Police tasered and restrained him after witnessing him attacking an elderly man, Superintendent Karyn Malthus said.
The friend, who did not wish to be named, met Ngata when the pair were studying at Tangaroa College in Ōtara.
He described the 29-year-old as "fiercely loyal" and coming from a large family.
"I saw him just a couple of months ago in town and he was still just the same humble as guy I knew in school."
The friend said he was not aware of any mental health issues, and had no idea why Ngata would have allegedly assaulted the man or resisted arrest.
"It's just such a surprise. As far as I know he didn't do drugs or anything. I just can't figure out what was going on that night."
Malthus said police were called to Beresford St on Sunday where they found Ngata attacking the man.
She said Ngata would not engage with the police and instead went towards officers in a "threatening manner".
Two officers then tasered him, Malthus said.
"The first two tasers were ineffective, the second two tasers from the other officer were effective and did bring the man to the ground."
Police arrested Ngata and he was handcuffed, restrained at the feet, and placed in a spit hood to prevent him from spitting at officers.
He was then transported to the Auckland police custody unit where he "continued to resist police", Malthus said.
However, he began to deteriorate while in custody.
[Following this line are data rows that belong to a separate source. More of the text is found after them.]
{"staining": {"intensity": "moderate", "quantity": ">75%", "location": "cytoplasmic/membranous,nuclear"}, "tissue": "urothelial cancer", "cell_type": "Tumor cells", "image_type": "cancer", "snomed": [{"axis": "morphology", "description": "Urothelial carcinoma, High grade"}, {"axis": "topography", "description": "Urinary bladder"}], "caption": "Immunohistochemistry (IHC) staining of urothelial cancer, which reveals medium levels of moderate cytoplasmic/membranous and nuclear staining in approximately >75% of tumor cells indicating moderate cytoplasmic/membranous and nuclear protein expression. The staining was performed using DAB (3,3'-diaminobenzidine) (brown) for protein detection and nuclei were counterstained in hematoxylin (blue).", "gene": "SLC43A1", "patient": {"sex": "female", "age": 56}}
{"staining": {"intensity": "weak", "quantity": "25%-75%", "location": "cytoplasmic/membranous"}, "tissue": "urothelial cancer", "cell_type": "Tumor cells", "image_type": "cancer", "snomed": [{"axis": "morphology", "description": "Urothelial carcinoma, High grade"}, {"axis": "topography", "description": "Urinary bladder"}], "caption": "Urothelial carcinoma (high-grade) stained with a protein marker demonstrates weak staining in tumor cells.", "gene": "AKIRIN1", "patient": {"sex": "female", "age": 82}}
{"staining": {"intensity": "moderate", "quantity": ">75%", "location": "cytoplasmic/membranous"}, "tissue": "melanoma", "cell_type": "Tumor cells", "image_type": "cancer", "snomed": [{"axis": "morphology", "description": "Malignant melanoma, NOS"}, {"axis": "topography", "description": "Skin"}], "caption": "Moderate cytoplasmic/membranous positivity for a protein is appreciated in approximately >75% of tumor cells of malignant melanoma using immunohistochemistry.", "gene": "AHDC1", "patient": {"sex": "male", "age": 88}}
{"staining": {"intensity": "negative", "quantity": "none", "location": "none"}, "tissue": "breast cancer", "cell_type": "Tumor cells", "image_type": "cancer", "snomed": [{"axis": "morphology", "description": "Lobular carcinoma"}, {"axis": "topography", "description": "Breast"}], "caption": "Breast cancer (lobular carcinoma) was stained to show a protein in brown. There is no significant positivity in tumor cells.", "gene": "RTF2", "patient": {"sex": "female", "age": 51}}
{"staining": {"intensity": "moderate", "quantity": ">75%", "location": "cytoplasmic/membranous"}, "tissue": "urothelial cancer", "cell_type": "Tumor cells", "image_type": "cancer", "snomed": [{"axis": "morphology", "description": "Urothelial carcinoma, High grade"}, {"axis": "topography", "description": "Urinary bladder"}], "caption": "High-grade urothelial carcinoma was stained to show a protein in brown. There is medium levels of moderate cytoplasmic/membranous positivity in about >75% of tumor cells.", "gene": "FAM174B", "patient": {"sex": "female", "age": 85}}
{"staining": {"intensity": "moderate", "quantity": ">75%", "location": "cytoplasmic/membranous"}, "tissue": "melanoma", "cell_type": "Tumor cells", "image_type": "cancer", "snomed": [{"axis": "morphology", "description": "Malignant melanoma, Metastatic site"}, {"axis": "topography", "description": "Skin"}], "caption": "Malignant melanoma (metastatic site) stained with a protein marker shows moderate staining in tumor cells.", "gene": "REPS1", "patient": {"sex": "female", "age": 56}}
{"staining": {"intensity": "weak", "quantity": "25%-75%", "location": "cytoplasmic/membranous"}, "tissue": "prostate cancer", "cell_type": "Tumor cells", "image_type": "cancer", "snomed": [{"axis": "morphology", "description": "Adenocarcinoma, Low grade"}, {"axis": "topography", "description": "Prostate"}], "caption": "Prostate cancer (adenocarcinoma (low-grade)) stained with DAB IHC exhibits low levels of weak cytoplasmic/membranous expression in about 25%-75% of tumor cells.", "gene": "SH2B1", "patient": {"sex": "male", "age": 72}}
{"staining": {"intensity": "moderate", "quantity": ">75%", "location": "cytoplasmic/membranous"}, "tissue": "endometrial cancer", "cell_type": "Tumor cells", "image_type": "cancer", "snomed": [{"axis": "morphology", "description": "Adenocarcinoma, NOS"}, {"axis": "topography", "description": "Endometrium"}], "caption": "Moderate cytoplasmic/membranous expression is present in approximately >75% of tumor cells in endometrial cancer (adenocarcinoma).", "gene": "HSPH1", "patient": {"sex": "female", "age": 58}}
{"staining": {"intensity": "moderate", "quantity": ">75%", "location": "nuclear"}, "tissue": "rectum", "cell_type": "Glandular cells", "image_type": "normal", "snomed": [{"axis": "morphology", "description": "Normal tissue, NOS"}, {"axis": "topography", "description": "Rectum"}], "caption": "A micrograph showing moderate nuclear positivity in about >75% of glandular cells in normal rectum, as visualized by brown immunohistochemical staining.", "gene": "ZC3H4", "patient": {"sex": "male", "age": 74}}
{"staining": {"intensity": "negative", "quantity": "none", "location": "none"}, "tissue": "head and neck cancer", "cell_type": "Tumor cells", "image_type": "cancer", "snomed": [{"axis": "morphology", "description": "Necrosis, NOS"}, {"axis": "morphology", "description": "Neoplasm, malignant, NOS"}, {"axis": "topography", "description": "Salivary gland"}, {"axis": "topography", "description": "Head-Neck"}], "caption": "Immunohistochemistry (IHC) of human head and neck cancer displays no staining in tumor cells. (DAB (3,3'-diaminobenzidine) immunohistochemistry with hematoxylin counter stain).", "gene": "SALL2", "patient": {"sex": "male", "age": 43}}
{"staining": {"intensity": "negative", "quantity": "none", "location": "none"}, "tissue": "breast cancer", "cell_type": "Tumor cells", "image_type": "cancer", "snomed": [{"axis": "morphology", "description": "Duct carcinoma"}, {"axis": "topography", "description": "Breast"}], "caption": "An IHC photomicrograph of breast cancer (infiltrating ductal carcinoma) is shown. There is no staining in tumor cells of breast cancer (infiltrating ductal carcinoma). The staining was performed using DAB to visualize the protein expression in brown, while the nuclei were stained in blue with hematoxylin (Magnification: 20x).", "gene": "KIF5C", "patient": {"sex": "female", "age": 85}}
He was given CPR and transferred to hospital but died on Wednesday morning.
Malthus said she had reviewed footage from the police Eagle helicopter, which was first to arrive at the scene.
"What we can see there and what the Eagle staff were witnessing was [Ngata] assaulting the elderly man," she said.
Ngata struck the elderly victim to the ground and kicked him in the head "five or six times, possibly more and basically he kicked him unconscious", Malthus said.
Friends and family members have taken to Facebook to ask for "respect" for Ngata's family following the death.
Family members described him as a "family man with a big heart".
According to his Facebook profile, he studied product design at Unitec.
Ngata's family and friends were gathering at his home in Papatoetoe, south Auckland on Thursday night. They declined to comment when approached by Stuff.
Malthus defended the police's actions, saying it was normal practice for someone who had been tasered to be taken to the police station before getting medical treatment.
Situations like these were "volatile" and "high risk", she said.
"I have no doubt that if our officers had not intervened with the necessary tactical options they would have incurred serious injury themselves," she said.
Ngata was not "significantly known" to police, Malthus said.
Ngata's aunt Kristina Sofele told 1 News she understood her nephew's heart stopped while he was at the police station.
"We want to know as a family, how did that happen?" she said.
"We were initially upset about this whole thing and we had a lot of anger towards the police, but ... we've been talking with the police and they've helped us to understand what had happened."
The elderly man remains in a serious condition in hospital.